Biorock grows faster than global sea level rise (now 3-4 millimeters per year), so it protects coastlines from flooding. Biorock can be used to grow coastal structures, reefs, or islands of any size or shape that can evolve to meet shore protection needs. They can grow reefs in front of growing beaches, or that attach themselves to the bottom and become anchor points for mooring floating cities, which could be built for people who now live in the many port cities that will soon be underwater. Floating Biorock coral reefs can dissipate wave energy offshore to protect floating cities, while also producing large amounts of food from fish and shellfish. We are working with Oceanix to develop floating cities for adaptation to sea level rise when the need to abandon flooding coasts can no longer be avoided.
Even though Biorock regenerates entire marine ecosystems, which are collapsing everywhere, there is very little time left, and no funding, while reef destruction races ahead. There will be no future Blue Economy unless we regenerate our crippled coastal ecosystems now, or we will lose our shorelines soon.

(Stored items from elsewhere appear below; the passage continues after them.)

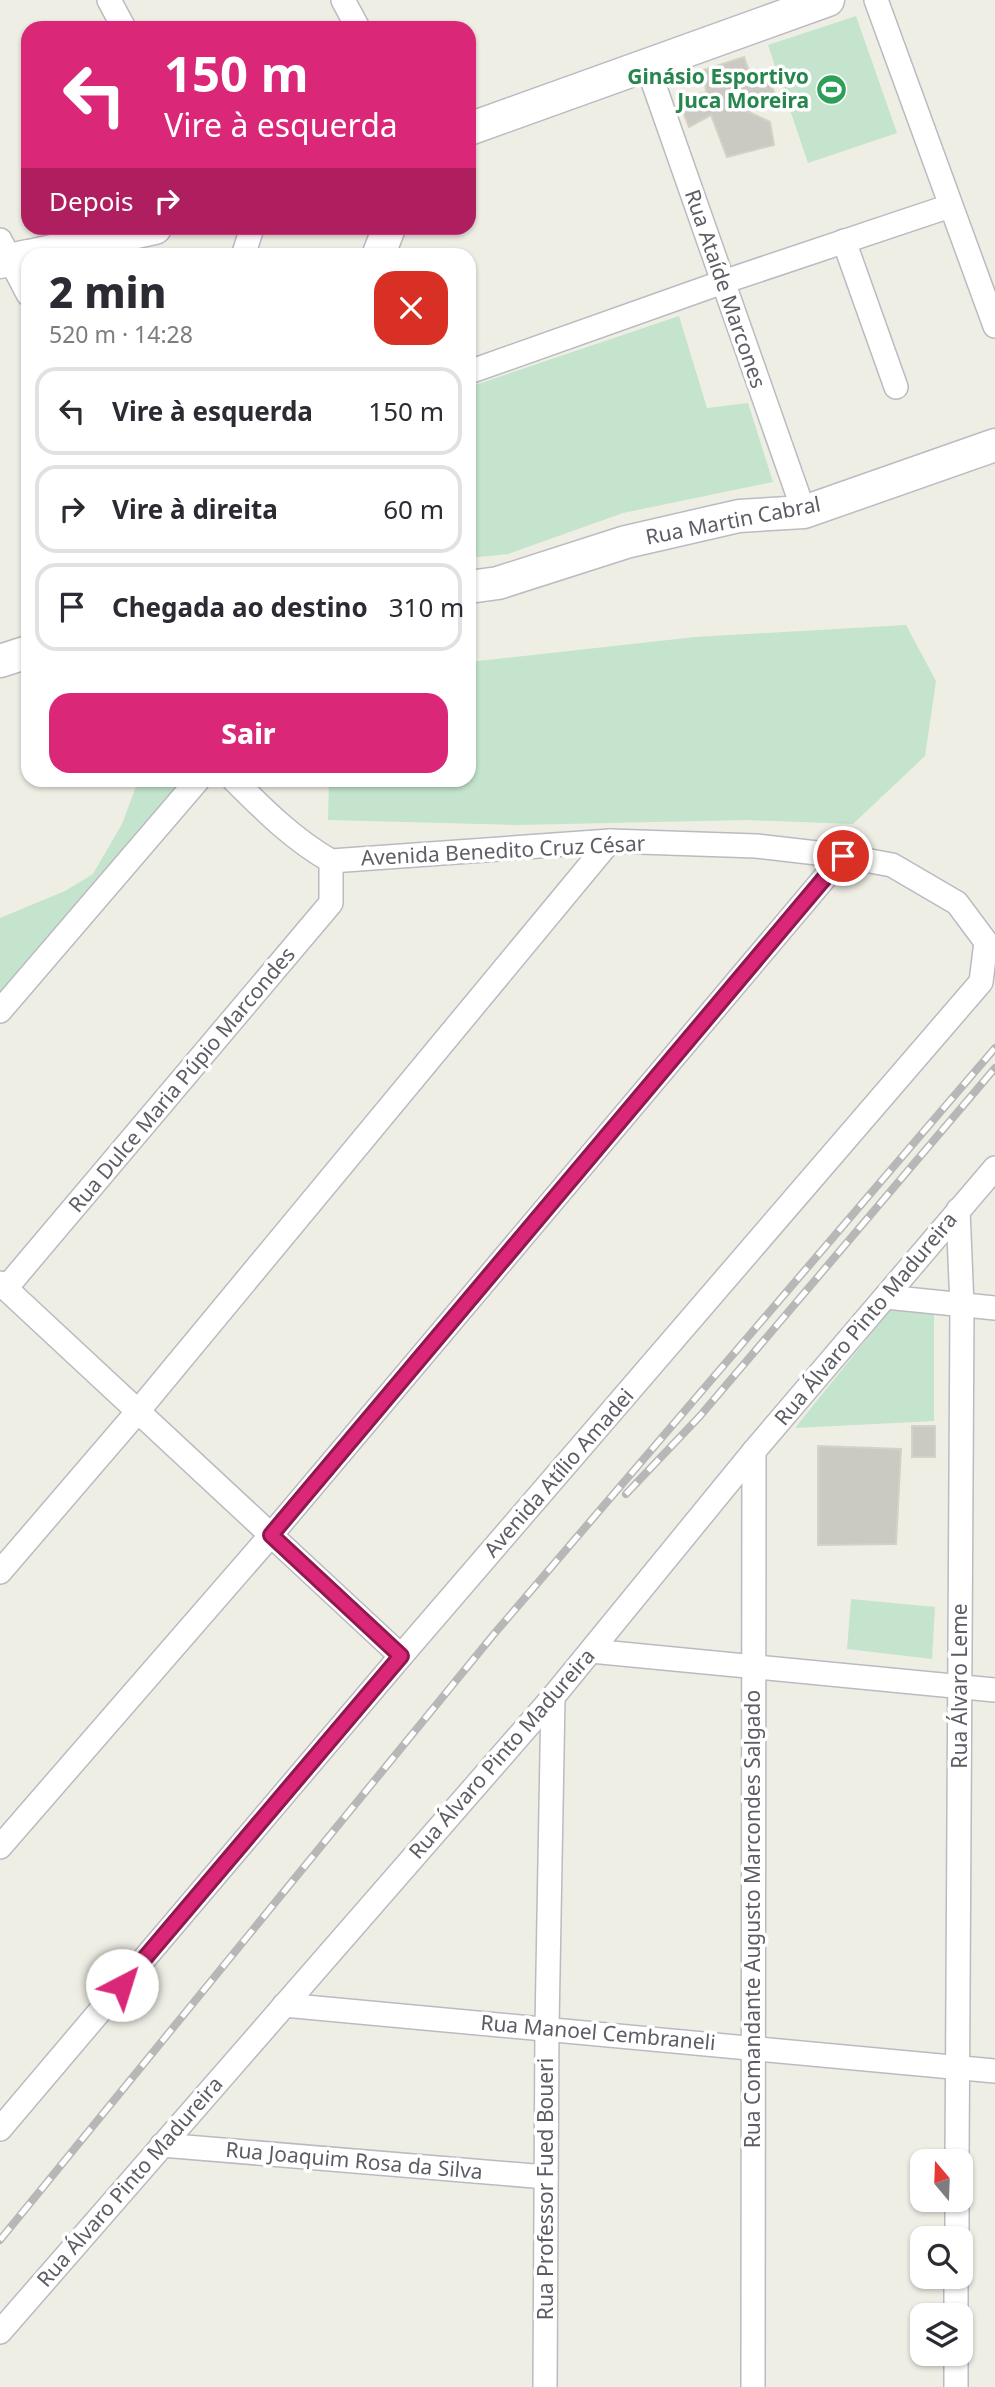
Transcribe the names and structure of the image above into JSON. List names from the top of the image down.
{
  "streets": {
    "main road": ["Rua Martin Cabral"],
    "street": [
      "Rua Ataíde Marcones",
      "Avenida Benedito Cruz César",
      "Rua Dulce Maria Púpio Marcondes",
      "Rua Álvaro Pinto Madureira",
      "Avenida Atílio Amadei",
      "Rua Álvaro Leme",
      "Rua Comandante Augusto Marcondes Salgado",
      "Rua Manoel Cembraneli",
      "Rua Joaquim Rosa da Silva",
      "Rua Professor Fued Boueri"
    ]
  },
  "crossings": [
    ["Rua Ataíde Marcones", "Rua Martin Cabral"],
    ["Avenida Benedito Cruz César", "Rua Dulce Maria Púpio Marcondes"],
    ["Avenida Benedito Cruz César", "Avenida Atílio Amadei"],
    ["Rua Álvaro Pinto Madureira", "Rua Álvaro Leme"],
    ["Rua Álvaro Pinto Madureira", "Rua Comandante Augusto Marcondes Salgado"],
    ["Rua Álvaro Pinto Madureira", "Rua Manoel Cembraneli"],
    ["Rua Álvaro Pinto Madureira", "Rua Joaquim Rosa da Silva"],
    ["Rua Álvaro Pinto Madureira", "Rua Professor Fued Boueri"],
    ["Rua Álvaro Leme", "Rua Manoel Cembraneli"],
    ["Rua Comandante Augusto Marcondes Salgado", "Rua Manoel Cembraneli"],
    ["Rua Manoel Cembraneli", "Rua Professor Fued Boueri"],
    ["Rua Joaquim Rosa da Silva", "Rua Professor Fued Boueri"]
  ],
  "places": {
    "sports": ["Ginásio Esportivo Juca Moreira"]
  },
  "north": "top",
  "page": {
    "turn": ["150 m", "Vire à esquerda"],
    "then": "Depois",
    "heading": ["2 min", "520 m · 14:28"],
    "list": [
      {
        "name": "Vire à esquerda",
        "value": "150 m"
      },
      {
        "name": "Vire à direita",
        "value": "60 m"
      },
      {
        "name": "Chegada ao destino",
        "value": "310 m"
      }
    ],
    "buttons": "Sair"
  }
}
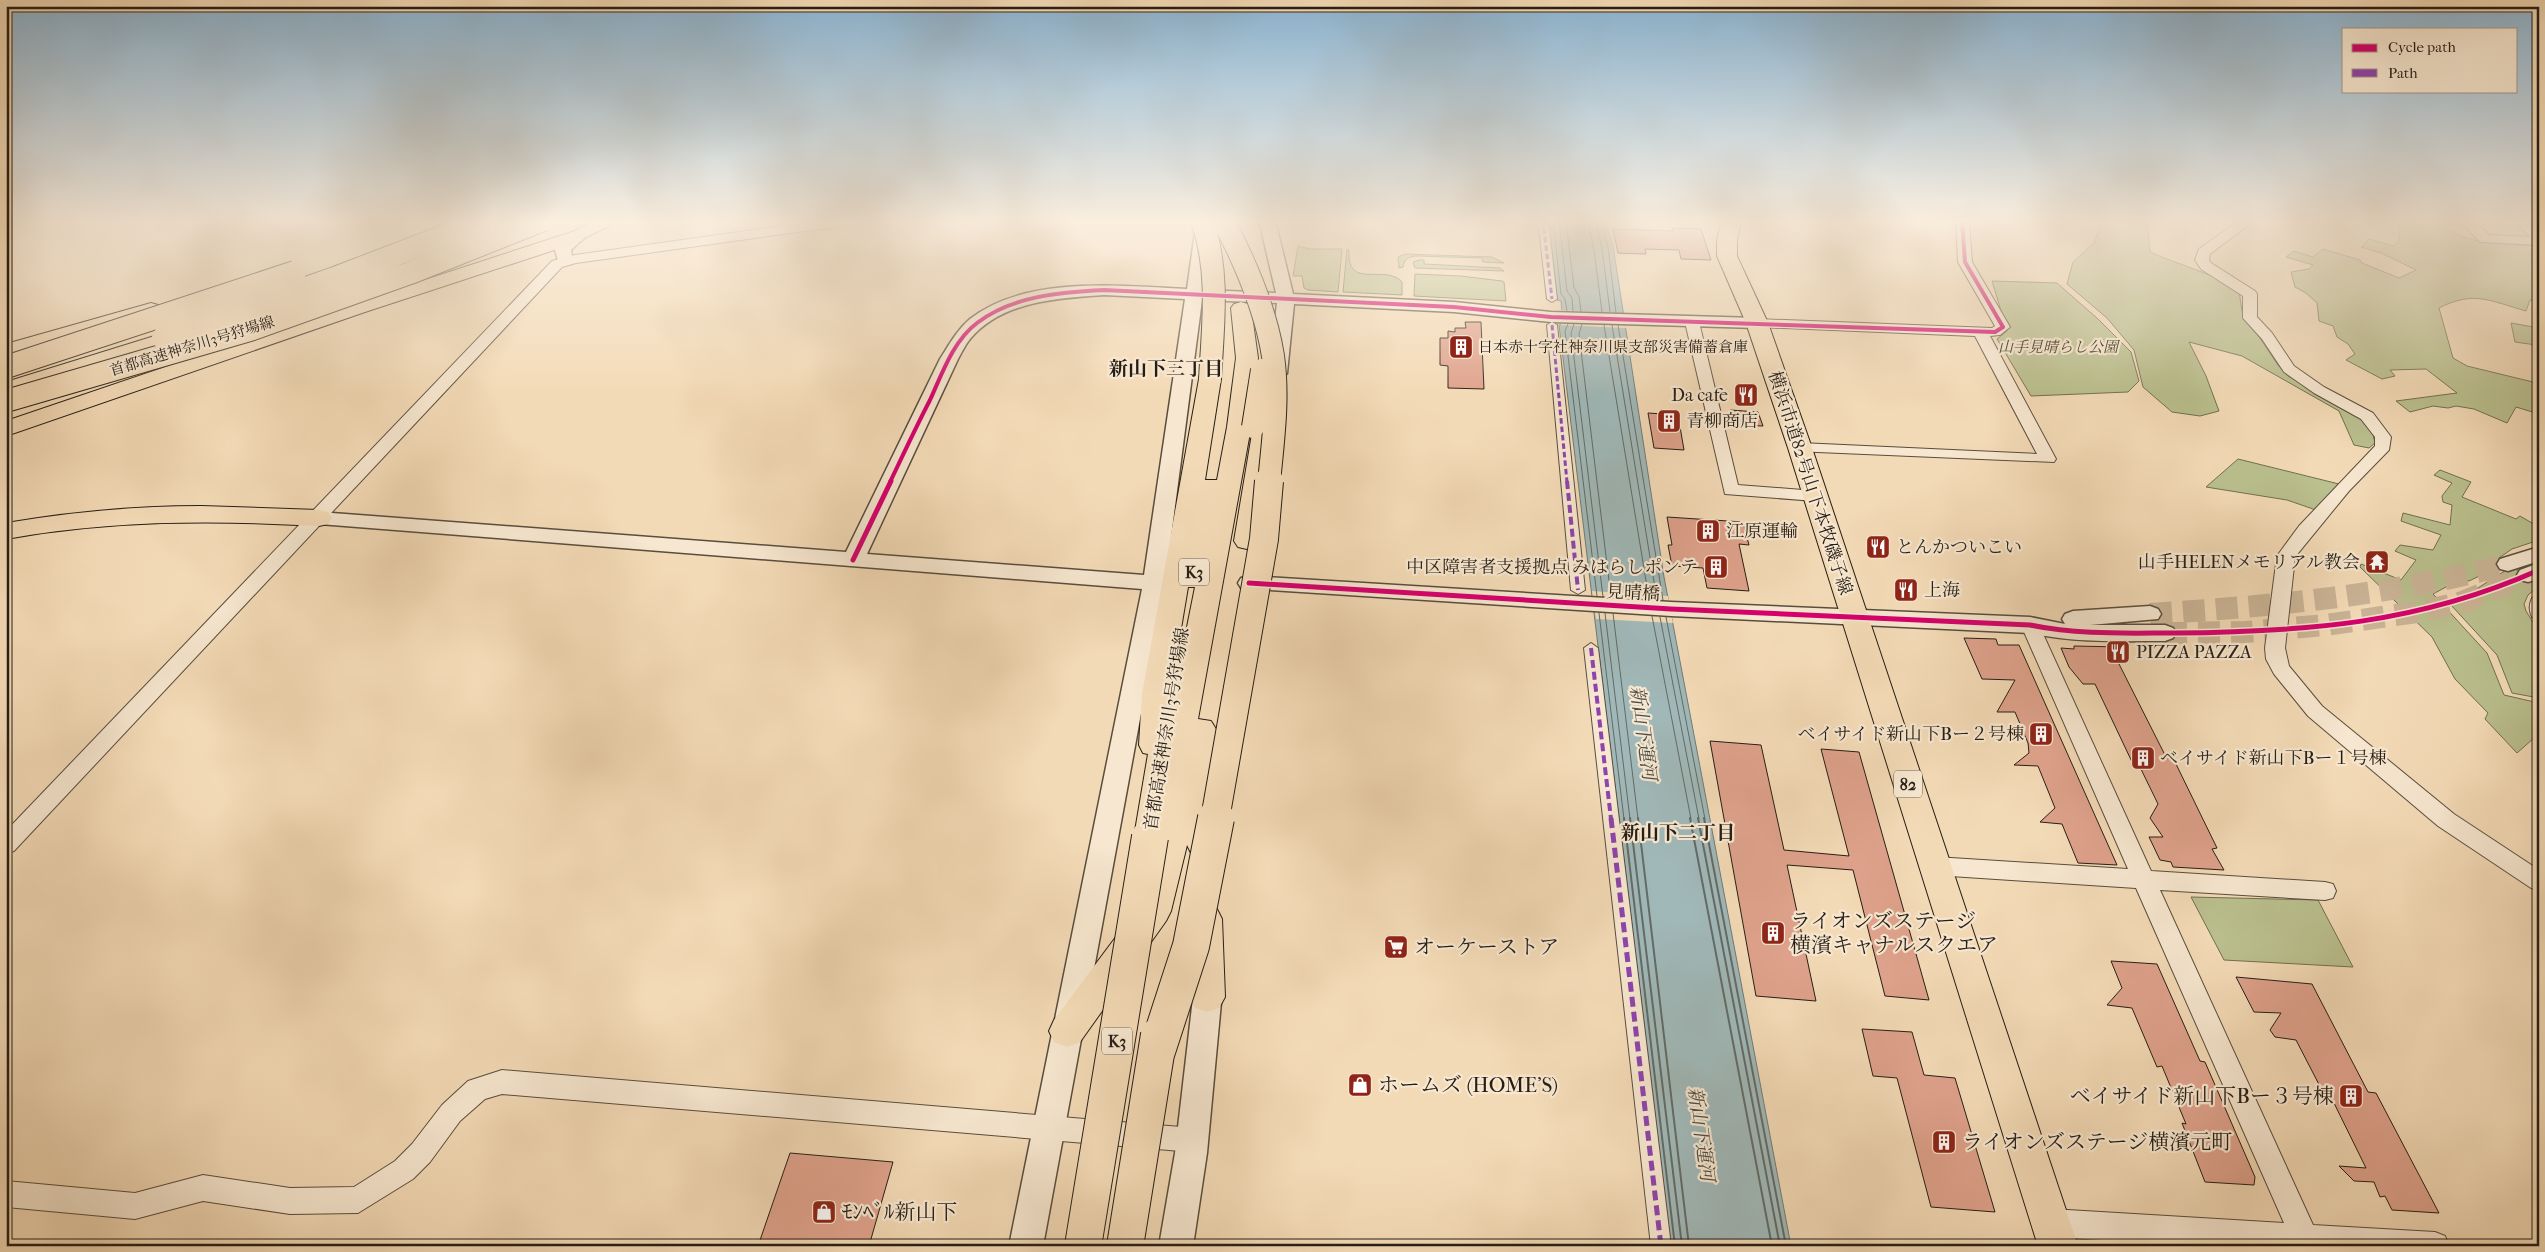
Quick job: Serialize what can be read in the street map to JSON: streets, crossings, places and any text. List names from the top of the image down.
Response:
{
  "streets": {
    "main road": [
      "首都高速神奈川3号狩場線",
      "横浜市道82号山下本牧磯子線",
      "K3",
      "82"
    ],
    "street": ["見晴橋"]
  },
  "crossings": [
    ["首都高速神奈川3号狩場線", "K3"],
    ["横浜市道82号山下本牧磯子線", "見晴橋"]
  ],
  "districts": ["新山下三丁目", "新山下二丁目"],
  "water": ["新山下運河"],
  "parks": ["山手見晴らし公園"],
  "places": {
    "building": [
      "日本赤十字社神奈川県支部災害備蓄倉庫",
      "青柳商店",
      "江原運輸",
      "中区障害者支援拠点 みはらしポンテ",
      "ベイサイド新山下Bー２号棟",
      "ベイサイド新山下Bー１号棟",
      "ライオンズステージ 横濱キャナルスクエア",
      "ベイサイド新山下Bー３号棟",
      "ライオンズステージ横濱元町"
    ],
    "restaurant": [
      "Da cafe",
      "とんかついこい",
      "上海",
      "PIZZA PAZZA"
    ],
    "temple": ["山手HELENメモリアル教会"],
    "supermarket": ["オーケーストア"],
    "shop": ["ホームズ (HOME'S)", "ﾓﾝﾍﾞﾙ新山下"]
  },
  "legend": ["Cycle path", "Path"]
}
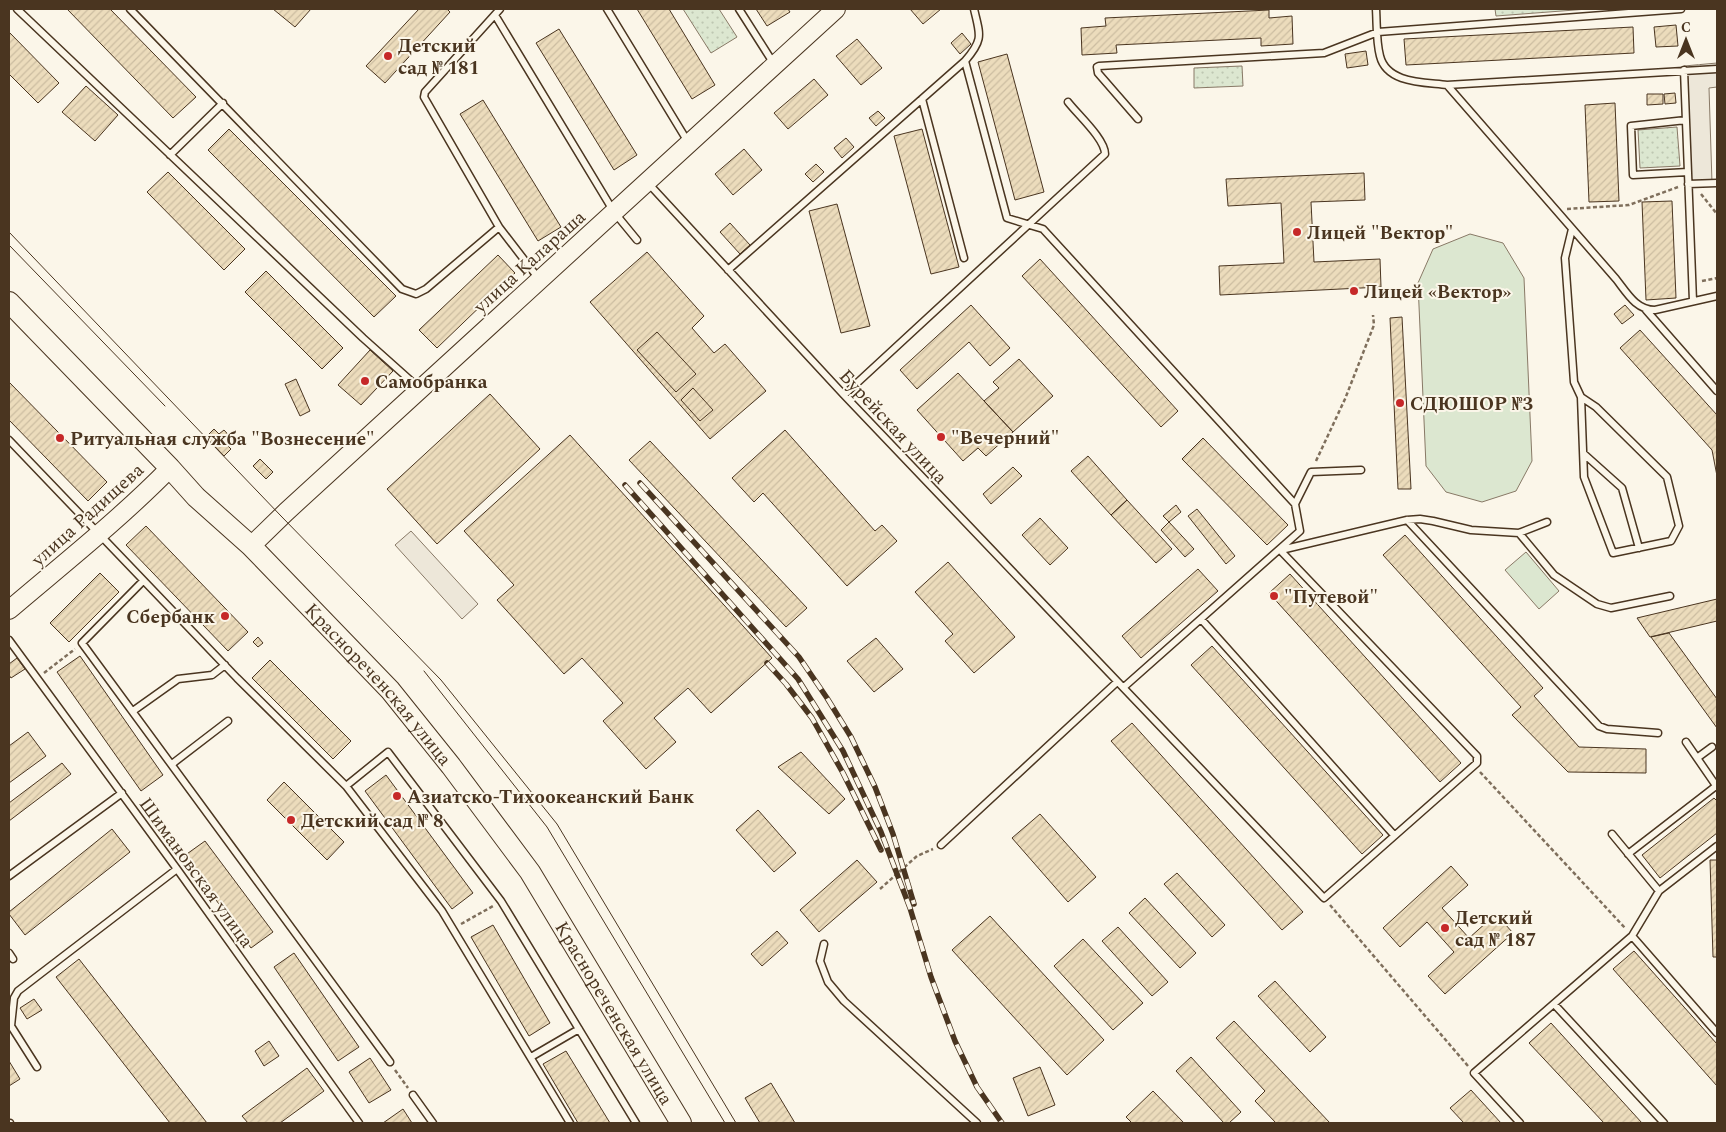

The tools are now available to regenerate all ecosystems, but we just aren’t using them on the large scale that is needed! Future human health depends on environmental health, so BioGeoTherapy, regenerating our planet’s natural life support systems, will be even more urgent after this virus is finally over if humans are to survive.
Short Biography: Thomas J. F. Goreau, PhD, President, Global Coral Reef Alliance, Chief Scientist, Blue Regeneration
Thomas J.F Goreau, a biogeochemist, was educated in Jamaican schools and holds degrees from MIT, Caltech, and Harvard. President and founder of The Global Coral Reef Alliance, he has dived on coral reefs across the Caribbean, Pacific, Indian Ocean, and South-East Asia for more than 60 years. He has published more than 150 papers and written and edited books on scientific photography, marine ecosystem restoration, soil fertility restoration and climate stabilization. He is co-inventor of the HotSpot method for predicting coral bleaching from satellite data and of the Biorock method for regenerating marine ecosystems and eroding coastlines.